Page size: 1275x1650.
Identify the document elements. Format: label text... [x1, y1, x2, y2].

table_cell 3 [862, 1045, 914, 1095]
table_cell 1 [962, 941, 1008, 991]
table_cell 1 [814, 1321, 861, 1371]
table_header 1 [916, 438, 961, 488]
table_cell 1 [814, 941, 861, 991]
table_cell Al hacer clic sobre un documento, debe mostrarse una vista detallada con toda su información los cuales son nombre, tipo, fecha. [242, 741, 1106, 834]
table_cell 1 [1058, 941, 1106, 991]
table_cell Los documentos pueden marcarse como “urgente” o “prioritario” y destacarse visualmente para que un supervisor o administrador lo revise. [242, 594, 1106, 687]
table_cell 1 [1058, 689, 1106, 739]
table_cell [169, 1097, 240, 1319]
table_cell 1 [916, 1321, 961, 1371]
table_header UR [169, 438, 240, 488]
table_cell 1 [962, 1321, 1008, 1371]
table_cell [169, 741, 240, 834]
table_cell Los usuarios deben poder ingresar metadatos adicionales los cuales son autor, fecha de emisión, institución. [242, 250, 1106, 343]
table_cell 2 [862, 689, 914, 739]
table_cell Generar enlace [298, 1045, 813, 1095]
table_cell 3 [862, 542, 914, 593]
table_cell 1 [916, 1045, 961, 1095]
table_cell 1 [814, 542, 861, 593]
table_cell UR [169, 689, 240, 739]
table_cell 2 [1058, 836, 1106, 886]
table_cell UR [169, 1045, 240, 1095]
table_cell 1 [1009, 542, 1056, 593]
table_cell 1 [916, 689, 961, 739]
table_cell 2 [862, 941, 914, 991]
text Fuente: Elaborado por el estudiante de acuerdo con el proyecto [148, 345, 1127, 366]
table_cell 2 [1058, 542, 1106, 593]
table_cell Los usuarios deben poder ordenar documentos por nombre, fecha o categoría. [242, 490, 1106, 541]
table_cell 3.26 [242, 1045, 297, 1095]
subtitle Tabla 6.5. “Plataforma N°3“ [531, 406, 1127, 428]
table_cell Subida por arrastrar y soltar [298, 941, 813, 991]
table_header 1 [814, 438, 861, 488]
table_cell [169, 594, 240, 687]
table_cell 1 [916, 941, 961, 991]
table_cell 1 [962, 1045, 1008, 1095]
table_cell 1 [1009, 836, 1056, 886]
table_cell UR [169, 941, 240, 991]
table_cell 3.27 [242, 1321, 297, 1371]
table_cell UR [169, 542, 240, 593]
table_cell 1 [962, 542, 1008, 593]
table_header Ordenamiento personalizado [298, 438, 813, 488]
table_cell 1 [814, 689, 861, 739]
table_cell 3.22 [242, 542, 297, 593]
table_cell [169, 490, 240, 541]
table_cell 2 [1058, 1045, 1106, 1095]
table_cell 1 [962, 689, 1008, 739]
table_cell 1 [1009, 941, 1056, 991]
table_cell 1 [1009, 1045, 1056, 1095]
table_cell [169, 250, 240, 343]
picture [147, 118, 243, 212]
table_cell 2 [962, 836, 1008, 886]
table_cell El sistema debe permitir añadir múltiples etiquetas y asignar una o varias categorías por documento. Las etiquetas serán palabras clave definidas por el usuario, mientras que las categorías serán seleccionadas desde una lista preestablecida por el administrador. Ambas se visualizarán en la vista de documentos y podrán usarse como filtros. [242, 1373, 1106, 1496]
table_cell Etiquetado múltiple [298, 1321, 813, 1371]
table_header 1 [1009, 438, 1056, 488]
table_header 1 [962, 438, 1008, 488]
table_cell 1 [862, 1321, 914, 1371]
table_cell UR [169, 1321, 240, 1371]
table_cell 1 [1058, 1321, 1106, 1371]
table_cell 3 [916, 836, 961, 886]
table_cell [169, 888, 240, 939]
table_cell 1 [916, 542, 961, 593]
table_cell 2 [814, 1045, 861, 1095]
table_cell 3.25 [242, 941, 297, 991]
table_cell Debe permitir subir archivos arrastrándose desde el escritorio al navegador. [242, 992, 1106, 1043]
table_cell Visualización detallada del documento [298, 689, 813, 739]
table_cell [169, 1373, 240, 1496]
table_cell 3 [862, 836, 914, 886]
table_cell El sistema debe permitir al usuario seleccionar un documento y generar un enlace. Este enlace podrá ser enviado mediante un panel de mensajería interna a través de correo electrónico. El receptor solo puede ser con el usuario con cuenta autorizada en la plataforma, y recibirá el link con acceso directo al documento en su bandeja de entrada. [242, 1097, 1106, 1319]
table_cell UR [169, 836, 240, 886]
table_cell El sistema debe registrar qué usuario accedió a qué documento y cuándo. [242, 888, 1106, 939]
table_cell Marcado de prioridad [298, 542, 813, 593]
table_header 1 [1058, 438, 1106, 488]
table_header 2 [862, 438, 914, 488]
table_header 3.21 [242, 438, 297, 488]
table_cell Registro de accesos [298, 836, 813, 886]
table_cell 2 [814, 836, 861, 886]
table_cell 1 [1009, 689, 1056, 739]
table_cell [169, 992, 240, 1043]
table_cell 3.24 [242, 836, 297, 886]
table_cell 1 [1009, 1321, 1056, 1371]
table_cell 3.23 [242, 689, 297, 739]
◇ ◇ ◇ ◇
### What this task involves
In the listing above, find each line where "usuarios" occurs and copy it.

### Result below
table_cell Los usuarios deben poder ingresar metadatos adicionales los cuales son autor, fecha de emisión, institución. [242, 250, 1106, 343]
table_cell Los usuarios deben poder ordenar documentos por nombre, fecha o categoría. [242, 490, 1106, 541]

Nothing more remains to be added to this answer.